Hallo Beth – sorry, wir sind ein wenig spät dran mit unserer „Artist To Watch“-Rubrik. Du wurdest ja schon von der BBC auf die „Watch List“ gesetzt, hast Bestnoten im Artrocker bekommen, wurdest vom Daily Mirror zum „Rising Star“ gekürt – bist du sauer, dass wir den ersten „Buzz“ verpasst haben?
Ach – wenn du dir das Verhältnis von Zeit und Raum genauer anschaust, oder die Idee von Zeit generell als Illusion erkennst, dann kann es ja eh sein, dass wir alle nur in diesem einen Moment existieren. So gesehen bist du also nicht zu spät dran – und ich existiere vielleicht gar nicht.
Schon in deiner offiziellen Biografie wird man informiert, dass du unter Synästhesie leidest. Ich muss zugeben – ich musste das Wort erst googeln ( Aufklärung gibt’s hier). Und danach war ich mir immer noch nicht ganz sicher, ob es eine Krankheit ist – oder für eine Künstlerin wie dich – auch ein Segen sein kann?

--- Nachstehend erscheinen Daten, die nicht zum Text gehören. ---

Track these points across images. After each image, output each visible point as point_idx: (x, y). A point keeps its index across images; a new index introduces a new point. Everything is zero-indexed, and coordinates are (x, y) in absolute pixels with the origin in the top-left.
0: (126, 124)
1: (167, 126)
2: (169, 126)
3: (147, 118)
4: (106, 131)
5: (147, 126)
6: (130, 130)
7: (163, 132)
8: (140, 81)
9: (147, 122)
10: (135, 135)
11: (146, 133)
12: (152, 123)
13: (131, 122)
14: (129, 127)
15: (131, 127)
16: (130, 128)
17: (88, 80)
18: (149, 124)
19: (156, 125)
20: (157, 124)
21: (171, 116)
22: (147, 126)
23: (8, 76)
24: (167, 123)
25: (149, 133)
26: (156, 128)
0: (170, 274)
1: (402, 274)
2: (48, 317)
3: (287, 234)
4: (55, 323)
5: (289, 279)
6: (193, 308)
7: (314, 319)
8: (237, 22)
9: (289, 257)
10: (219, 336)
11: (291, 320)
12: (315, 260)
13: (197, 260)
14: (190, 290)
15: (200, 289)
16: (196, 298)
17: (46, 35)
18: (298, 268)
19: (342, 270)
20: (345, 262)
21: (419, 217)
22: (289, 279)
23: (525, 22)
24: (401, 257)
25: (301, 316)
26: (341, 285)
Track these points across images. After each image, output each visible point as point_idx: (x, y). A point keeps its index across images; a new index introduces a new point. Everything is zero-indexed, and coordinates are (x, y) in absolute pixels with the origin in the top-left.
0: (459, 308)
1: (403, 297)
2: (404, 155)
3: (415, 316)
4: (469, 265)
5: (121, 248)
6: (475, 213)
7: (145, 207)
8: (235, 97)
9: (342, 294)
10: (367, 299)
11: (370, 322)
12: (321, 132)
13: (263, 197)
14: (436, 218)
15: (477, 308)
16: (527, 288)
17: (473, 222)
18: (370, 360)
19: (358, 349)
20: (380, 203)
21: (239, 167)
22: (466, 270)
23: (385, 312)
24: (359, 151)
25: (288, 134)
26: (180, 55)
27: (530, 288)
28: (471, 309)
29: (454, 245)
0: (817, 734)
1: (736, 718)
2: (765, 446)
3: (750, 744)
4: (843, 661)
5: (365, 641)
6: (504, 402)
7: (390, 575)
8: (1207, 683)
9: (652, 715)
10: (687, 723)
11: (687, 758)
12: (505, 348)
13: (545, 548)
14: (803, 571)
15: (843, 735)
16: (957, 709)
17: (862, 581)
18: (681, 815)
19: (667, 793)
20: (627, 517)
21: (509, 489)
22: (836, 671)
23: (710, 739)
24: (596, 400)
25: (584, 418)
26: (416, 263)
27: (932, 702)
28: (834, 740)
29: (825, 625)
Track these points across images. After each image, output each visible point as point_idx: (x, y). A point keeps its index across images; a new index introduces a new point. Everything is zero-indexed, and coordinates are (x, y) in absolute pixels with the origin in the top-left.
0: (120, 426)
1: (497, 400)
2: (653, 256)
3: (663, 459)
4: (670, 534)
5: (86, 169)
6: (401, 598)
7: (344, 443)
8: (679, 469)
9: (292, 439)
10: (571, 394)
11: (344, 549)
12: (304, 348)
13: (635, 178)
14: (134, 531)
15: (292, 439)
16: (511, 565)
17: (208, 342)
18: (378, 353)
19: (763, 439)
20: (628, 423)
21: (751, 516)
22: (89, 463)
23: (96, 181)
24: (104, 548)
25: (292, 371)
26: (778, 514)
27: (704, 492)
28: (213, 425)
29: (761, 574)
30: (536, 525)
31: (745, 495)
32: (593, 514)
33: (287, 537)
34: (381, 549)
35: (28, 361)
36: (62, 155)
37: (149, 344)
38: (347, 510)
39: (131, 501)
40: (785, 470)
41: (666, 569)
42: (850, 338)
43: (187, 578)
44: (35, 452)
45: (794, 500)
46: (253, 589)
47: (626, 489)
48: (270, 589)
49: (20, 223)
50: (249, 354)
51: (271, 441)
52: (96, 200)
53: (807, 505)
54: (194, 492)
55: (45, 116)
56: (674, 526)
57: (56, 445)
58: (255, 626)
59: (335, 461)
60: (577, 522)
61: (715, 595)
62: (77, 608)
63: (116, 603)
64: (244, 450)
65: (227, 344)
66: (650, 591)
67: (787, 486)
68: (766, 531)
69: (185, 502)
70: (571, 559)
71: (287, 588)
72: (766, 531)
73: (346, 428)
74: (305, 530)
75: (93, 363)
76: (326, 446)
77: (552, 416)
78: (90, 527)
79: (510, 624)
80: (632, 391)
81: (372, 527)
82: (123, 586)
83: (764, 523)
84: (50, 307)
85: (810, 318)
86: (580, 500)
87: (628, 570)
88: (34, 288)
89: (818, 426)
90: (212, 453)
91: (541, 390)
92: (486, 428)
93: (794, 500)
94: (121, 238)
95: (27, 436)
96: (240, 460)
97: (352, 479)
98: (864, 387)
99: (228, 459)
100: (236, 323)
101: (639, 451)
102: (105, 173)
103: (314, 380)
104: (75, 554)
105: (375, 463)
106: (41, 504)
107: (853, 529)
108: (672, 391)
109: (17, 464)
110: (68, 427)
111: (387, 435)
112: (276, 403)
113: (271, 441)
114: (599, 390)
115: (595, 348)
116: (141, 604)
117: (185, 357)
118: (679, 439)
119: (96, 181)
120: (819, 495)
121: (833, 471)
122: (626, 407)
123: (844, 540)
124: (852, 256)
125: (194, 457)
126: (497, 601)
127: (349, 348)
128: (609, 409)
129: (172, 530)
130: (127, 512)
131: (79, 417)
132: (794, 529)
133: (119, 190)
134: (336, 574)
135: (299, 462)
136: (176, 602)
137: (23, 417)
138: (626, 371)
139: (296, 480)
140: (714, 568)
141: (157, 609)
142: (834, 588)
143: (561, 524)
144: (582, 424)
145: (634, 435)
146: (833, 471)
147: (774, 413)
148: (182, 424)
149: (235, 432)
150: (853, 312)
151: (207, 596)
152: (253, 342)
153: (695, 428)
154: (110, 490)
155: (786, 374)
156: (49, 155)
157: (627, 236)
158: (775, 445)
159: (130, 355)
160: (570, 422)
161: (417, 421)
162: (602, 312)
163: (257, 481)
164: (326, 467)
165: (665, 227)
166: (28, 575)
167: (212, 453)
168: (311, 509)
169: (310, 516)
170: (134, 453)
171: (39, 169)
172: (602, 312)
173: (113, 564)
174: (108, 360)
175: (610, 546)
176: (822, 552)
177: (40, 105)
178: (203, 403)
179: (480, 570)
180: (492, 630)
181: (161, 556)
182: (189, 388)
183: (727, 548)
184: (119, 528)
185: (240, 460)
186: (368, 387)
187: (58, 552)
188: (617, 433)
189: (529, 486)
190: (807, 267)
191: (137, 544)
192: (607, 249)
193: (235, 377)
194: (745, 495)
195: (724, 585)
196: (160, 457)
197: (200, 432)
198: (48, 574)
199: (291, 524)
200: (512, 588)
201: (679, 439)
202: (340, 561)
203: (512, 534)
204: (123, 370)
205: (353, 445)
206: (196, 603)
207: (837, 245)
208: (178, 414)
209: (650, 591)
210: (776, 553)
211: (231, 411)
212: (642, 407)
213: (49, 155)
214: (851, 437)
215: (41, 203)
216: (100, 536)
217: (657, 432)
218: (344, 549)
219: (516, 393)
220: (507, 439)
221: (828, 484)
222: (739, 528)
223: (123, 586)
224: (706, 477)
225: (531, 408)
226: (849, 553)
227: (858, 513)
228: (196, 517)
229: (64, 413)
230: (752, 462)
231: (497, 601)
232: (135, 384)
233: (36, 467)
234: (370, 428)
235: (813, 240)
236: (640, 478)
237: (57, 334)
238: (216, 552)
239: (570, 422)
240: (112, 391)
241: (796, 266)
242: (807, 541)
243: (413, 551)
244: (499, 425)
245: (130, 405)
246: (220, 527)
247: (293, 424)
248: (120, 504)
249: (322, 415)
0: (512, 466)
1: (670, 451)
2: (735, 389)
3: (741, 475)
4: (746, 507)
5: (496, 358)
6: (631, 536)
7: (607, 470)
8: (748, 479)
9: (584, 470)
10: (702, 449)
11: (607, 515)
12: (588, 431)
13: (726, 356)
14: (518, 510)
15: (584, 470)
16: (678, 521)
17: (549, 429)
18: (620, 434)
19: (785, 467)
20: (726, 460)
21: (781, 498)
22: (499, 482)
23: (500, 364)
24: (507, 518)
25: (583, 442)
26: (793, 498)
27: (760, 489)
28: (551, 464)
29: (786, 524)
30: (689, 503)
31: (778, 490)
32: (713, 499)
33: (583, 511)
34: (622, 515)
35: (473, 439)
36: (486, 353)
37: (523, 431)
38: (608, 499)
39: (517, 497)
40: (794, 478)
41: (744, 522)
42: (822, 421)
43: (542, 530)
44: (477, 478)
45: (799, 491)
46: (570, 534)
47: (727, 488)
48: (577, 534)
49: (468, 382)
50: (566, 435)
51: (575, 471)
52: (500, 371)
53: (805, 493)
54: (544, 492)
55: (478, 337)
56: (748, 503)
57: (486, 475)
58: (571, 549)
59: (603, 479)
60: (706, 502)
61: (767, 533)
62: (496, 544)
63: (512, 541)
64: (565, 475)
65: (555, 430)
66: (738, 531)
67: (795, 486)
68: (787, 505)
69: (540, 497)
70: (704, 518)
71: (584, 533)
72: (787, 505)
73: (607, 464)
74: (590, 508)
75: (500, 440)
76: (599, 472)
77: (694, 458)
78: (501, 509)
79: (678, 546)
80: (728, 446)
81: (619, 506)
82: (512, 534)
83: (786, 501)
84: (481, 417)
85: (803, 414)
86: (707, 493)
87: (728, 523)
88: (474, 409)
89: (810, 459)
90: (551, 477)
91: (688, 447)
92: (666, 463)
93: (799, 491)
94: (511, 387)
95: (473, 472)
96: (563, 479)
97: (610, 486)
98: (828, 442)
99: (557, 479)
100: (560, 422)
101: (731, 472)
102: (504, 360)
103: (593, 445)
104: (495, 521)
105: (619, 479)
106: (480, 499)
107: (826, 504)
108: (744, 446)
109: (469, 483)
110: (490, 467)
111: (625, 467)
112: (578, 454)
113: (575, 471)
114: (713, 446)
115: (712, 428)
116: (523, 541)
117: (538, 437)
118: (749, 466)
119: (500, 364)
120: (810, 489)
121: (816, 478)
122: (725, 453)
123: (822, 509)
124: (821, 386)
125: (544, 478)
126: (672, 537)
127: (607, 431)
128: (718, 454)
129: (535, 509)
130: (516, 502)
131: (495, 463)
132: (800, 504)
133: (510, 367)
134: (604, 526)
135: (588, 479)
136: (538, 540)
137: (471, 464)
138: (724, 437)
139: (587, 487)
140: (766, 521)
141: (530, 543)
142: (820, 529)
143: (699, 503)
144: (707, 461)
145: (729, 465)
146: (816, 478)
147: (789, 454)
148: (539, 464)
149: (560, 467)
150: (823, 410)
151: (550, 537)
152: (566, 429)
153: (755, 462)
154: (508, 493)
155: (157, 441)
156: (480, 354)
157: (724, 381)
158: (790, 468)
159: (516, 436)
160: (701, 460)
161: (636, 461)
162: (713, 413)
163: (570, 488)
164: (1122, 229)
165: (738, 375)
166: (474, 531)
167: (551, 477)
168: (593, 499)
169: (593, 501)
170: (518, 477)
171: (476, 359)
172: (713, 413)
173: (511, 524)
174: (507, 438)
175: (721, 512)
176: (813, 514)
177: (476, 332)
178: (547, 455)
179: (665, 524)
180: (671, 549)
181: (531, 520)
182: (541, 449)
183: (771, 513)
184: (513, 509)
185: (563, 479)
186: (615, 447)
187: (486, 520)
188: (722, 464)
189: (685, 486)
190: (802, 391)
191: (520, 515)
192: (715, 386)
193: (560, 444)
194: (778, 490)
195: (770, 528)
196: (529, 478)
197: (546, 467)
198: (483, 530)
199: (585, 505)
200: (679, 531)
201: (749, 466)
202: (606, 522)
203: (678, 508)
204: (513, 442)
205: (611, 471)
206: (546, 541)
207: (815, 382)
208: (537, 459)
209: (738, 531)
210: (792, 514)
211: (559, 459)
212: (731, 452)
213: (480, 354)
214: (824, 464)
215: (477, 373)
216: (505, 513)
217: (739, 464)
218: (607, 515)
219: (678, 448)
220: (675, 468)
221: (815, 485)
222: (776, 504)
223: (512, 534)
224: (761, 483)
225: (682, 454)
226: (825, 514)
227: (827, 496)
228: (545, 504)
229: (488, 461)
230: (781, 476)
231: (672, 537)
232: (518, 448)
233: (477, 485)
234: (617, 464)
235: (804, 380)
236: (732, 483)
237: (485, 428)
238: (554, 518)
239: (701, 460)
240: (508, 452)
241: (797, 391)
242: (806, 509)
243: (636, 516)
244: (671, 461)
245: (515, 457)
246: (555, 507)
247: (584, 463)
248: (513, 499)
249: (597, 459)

Ich kann da natürlich nur für mich sprechen. Für einige mag es cool sein, aber für mich ist es ein pain in the ass. Ich kann zum Beispiel nicht gut lesen – das ist fast als hätte ich Dyslexie. Jeder Buchstabe des Alphabets ist in meiner Wahrnehmung mit einer Farbe verknüpft. Aber einige unterscheide sich nur in Nuancen. N, M, P und R sind zum Beispiel alles Braun-Farbtöne, die sich minimal unterscheiden. Wenn du dir also das Wort PROMISING anschaust, lese ich es manchmal wie MNORISIPG – was natürlich überhaupt keinen Sinn macht. Das kotzt micht an, weil ich dadurch in meiner Schulzeit eine Menge Scheiße erdulden musste. Damals hatte kaum einer von Synästhesie gehört – also war ich für die meisten nur ein Freak mit hyperaktiver Vorstellungskraft.
Anders war es bei dem Wort „Dodecahedron“ (deutsch: Dodekaeder). Da wusste ich natürlich sofort, was gemeint ist (räusper…). Warum gerade dieses Wort?
Weil es der entscheidende Part in dem Song ist. Er bezieht sich auf den Traum, den ich besinge. Wenn ich von Kanada oder Salz geträumt hätte, dann würde die Zeile heißen: „last night a dreamed of Canada and Salt“. Es hat keine metaphorische Bedeutung. Es ist, was es ist.
Was können wir von deinem Album erwarten – musikalisch und lyrisch?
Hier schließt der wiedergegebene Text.